• TASK DETAILS:
Retype, word for word, only the lines of the entries below that run from the line containing "family: Rosaceae" through the end of the entries.

Data records:
## BEGIN
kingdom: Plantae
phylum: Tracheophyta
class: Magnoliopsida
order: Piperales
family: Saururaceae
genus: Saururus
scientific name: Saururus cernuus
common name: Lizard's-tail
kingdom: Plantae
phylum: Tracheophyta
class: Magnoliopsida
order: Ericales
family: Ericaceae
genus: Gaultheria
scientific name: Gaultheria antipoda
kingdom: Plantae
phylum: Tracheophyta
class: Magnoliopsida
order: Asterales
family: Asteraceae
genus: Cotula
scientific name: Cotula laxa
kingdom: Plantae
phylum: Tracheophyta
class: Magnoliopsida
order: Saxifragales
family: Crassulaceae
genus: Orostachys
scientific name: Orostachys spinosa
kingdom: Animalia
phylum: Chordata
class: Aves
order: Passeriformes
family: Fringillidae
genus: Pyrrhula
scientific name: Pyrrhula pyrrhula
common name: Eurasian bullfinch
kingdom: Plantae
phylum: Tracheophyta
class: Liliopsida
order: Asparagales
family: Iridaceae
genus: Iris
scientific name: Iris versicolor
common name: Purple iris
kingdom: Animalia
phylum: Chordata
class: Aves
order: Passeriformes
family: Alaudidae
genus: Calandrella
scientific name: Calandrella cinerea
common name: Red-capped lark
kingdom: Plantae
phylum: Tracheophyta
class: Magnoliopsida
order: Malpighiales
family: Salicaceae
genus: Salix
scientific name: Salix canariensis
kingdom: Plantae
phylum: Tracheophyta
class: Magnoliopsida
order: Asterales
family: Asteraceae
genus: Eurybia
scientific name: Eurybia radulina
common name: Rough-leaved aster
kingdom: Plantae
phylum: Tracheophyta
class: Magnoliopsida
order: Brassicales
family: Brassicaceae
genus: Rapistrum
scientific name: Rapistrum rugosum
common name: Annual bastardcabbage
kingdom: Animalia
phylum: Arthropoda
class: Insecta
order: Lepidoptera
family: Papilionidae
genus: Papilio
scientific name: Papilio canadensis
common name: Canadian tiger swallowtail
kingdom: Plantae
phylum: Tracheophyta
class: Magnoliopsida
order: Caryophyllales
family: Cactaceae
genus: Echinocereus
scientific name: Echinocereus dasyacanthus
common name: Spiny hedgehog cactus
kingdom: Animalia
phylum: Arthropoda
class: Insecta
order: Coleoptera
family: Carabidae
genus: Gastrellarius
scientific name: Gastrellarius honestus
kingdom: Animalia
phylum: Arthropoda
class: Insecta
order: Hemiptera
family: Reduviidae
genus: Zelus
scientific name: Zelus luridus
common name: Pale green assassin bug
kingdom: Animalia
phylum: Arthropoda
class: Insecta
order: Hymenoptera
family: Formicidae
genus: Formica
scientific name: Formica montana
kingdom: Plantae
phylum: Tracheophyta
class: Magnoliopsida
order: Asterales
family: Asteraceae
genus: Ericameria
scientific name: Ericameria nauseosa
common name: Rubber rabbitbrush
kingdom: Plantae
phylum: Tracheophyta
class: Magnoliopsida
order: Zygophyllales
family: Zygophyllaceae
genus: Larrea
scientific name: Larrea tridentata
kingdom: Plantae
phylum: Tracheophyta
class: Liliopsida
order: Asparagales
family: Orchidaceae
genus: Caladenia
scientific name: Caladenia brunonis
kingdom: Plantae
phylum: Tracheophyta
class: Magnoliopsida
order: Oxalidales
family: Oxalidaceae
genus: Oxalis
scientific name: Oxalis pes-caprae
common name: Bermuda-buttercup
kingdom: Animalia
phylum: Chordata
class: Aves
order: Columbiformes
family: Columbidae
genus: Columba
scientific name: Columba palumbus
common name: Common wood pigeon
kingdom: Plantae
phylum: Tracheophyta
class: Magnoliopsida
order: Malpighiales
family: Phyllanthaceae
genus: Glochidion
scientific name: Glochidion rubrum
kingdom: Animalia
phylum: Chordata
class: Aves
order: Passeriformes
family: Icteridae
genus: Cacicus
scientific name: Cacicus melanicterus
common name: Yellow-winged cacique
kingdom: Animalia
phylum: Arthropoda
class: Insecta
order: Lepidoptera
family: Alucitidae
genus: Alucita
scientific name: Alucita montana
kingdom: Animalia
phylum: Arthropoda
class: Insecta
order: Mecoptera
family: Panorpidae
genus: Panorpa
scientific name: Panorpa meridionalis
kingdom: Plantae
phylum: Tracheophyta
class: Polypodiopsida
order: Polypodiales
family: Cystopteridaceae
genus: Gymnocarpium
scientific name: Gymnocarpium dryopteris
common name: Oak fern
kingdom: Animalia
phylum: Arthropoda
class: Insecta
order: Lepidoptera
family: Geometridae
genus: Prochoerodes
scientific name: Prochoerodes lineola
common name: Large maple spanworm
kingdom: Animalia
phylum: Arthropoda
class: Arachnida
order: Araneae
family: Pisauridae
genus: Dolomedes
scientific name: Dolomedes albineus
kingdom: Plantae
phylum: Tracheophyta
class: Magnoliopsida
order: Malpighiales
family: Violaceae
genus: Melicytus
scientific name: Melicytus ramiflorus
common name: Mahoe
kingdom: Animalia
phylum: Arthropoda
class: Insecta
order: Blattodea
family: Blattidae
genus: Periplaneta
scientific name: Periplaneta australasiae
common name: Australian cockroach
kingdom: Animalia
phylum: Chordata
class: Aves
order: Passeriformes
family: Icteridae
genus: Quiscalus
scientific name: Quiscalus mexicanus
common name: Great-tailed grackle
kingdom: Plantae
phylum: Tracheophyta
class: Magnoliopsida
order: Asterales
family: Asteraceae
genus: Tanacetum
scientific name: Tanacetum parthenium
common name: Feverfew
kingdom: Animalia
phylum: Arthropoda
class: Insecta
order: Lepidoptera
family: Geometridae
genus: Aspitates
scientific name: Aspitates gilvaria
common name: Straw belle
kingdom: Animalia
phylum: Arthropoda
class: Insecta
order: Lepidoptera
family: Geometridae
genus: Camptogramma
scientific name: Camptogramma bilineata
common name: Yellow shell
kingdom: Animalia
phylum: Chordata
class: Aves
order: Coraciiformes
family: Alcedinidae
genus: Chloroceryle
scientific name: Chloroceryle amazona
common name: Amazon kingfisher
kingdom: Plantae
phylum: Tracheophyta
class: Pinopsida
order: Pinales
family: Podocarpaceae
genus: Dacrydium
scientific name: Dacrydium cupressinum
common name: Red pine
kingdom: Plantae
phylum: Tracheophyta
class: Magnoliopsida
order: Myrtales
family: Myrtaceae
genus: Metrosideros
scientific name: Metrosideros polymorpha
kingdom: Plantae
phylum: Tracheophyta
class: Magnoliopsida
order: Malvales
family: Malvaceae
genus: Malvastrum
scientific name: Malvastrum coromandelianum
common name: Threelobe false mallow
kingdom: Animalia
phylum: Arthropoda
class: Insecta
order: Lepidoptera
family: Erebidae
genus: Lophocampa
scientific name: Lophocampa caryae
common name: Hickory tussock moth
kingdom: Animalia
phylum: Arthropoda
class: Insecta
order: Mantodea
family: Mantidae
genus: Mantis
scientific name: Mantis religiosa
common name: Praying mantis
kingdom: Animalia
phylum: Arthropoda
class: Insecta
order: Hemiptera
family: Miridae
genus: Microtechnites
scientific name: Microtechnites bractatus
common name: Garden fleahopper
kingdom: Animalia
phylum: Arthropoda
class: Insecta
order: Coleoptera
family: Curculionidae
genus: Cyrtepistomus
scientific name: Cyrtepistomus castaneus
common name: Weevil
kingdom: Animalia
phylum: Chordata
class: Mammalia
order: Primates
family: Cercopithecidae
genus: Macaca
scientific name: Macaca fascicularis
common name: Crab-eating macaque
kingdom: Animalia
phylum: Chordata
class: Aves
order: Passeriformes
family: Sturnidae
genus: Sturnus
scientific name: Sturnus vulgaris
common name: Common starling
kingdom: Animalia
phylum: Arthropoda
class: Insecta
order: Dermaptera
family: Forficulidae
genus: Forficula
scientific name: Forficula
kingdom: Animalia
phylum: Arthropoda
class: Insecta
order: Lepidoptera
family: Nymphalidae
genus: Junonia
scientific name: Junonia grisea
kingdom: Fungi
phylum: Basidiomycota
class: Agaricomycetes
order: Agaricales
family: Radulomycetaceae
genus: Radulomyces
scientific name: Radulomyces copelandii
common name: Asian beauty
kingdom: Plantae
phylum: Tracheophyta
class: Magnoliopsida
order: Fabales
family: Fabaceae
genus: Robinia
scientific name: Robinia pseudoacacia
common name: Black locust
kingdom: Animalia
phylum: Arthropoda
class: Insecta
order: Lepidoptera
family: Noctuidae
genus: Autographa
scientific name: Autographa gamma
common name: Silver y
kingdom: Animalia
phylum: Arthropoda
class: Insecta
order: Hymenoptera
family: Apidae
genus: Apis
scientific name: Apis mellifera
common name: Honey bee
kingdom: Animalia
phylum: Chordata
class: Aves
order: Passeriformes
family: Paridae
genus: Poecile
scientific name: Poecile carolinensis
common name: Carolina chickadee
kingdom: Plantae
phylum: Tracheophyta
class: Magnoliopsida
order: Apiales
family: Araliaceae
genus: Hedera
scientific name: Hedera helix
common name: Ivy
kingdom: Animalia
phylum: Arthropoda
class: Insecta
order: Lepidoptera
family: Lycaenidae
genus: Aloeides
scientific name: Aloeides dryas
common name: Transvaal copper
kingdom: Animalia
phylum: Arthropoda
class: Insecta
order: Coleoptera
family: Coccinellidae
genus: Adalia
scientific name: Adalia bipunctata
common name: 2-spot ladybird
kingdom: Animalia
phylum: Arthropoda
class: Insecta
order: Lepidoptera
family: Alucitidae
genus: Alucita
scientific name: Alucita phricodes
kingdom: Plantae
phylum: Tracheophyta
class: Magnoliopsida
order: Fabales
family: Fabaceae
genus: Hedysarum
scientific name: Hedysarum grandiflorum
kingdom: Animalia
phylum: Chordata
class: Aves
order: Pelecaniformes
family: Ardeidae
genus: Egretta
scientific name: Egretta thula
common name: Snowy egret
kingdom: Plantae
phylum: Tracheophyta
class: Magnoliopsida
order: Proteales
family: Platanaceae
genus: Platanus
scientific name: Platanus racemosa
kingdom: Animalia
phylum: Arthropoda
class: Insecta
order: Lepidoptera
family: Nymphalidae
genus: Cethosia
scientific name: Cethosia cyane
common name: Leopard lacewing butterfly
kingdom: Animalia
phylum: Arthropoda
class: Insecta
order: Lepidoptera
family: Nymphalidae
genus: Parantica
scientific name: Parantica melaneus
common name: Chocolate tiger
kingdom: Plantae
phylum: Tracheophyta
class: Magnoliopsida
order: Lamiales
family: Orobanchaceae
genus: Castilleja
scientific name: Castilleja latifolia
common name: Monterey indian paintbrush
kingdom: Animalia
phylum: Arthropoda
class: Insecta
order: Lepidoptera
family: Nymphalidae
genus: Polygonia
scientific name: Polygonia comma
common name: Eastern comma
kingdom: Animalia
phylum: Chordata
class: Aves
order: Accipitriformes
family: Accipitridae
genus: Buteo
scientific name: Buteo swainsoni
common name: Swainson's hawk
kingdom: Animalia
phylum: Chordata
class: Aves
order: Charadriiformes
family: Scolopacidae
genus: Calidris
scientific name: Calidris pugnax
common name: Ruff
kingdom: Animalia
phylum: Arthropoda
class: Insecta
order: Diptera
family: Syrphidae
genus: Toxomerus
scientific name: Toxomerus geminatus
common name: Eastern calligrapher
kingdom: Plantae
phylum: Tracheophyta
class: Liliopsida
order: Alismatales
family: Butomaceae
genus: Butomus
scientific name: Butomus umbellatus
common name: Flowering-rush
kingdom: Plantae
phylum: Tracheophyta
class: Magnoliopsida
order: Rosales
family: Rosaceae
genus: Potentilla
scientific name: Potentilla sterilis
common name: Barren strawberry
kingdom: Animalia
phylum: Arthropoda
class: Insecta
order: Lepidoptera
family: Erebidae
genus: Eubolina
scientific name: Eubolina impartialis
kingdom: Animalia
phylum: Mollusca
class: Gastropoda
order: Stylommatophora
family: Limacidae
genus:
## END
• ANSWER IN FULL:
family: Rosaceae
genus: Potentilla
scientific name: Potentilla sterilis
common name: Barren strawberry
kingdom: Animalia
phylum: Arthropoda
class: Insecta
order: Lepidoptera
family: Erebidae
genus: Eubolina
scientific name: Eubolina impartialis
kingdom: Animalia
phylum: Mollusca
class: Gastropoda
order: Stylommatophora
family: Limacidae
genus:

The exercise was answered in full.